À la première place de la liste figure certainement le nuoc mam. Le mot qui a l’honneur d’entrer dans le Grand Larousse est défini ainsi : «condiment vietnamien obtenu par macération de poisson dans la saumure». Très riche en phosphore organique et minéral, ainsi qu’en acides aminés, il se consomme souvent à l’état pur au Nord du Vietnam. Il est le compagnon indispensable de tous les plats vietnamiens. Les étrangers friands de notre soupe hanoïenne (le pho) ou de nos rouleaux impériaux (les nems se privent de 30% au moins, de leur plaisir gastronomique, s’ils ne peuvent supporter son odeur qui, dans ces deux cas, est plus ou moins dilué. Il est interdit d’apporter avec soi du nuoc mam dans un avion. Il y a une vingtaine d’années, un étudiant vietnamien avait violé la consigne en glissant une bouteille de ce liquide dans son bagage à main. Il a réussi à tromper l’attention des douaniers à Berlin-Est mais, pour son malheur, il a fait un faux-pas et s’est affalé de tout son long dans la salle d’accueil de l’aérogare. Le liquide qui s’est répandu sur le sol a nécessité plusieurs jours pour désodoriser l’endroit.
Des saveurs très fortes
Une autre sauce qui porte le gourmet vietnamien au septième ciel, mais qui n’est pas aimé de tous les Vietnamiens est le mam tôm (pâte de crevettes) dont le goût est plus prononcé que le nuoc mam. Il relève les tripes de porc et le bouillon au vermicelle servi chaud (bun thang) ou encore le poisson grillé. Le chao, pâte de soja fermentée dans une solution d’alcool et de sel, possède une grande valeur nutritive. Il constitue un aliment essentiel des bonzes astreints au régime végétarien. Son odeur forte a du mal à attirer les profanes.

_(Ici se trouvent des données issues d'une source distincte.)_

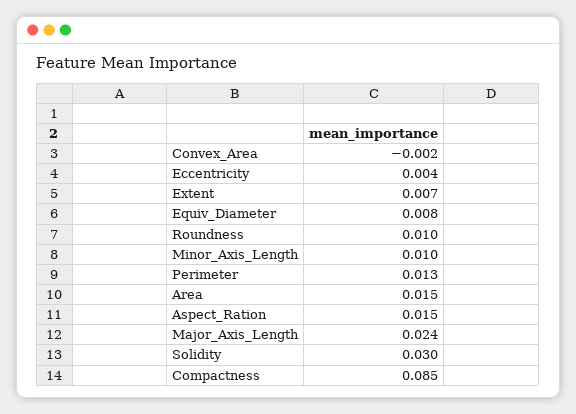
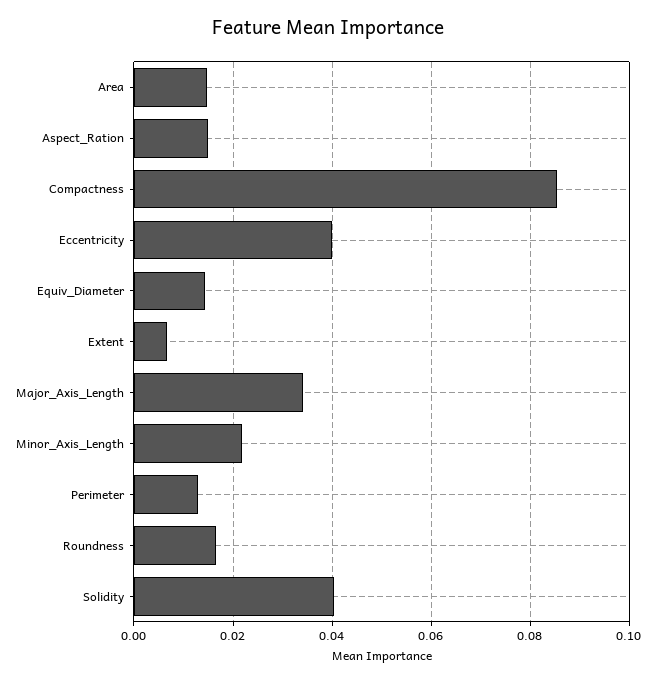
  {
-   "Convex_Area": -0.002,
-   "Eccentricity": 0.004,
+   "Eccentricity": 0.04,
    "Extent": 0.007,
-   "Equiv_Diameter": 0.008,
+   "Equiv_Diameter": 0.014,
-   "Roundness": 0.01,
+   "Roundness": 0.016,
-   "Minor_Axis_Length": 0.01,
+   "Minor_Axis_Length": 0.022,
    "Perimeter": 0.013,
    "Area": 0.015,
    "Aspect_Ration": 0.015,
-   "Major_Axis_Length": 0.024,
+   "Major_Axis_Length": 0.034,
-   "Solidity": 0.03,
+   "Solidity": 0.04,
    "Compactness": 0.085
  }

Certaines personnes délicates sont allergiques au banh tro (gâteau de cendre). C’est un gâteau préparé avec du riz gluant, trempé dans l’eau de cendre. Il a une belle couleur jaune ambrée, mais il a la fadeur de la chaux. Parmi les fruits vietnamiens gorgés de soleil et de sève tropicale, il en est deux dont l’odeur déplaît aux non-initiés. L’énorme fruit du jaquier (qua mit), arbre voisin de l’arbre à pain, et le durian (qua sâu riêng), fruit épineux très nourrissant et savoureux du Sud. Beaucoup de Vietnamiens du Nord ne peuvent supporter l’odeur du durian. Mais ceux du Sud en sont si friands qu’ils dégustent des glaces arômatisées au durian.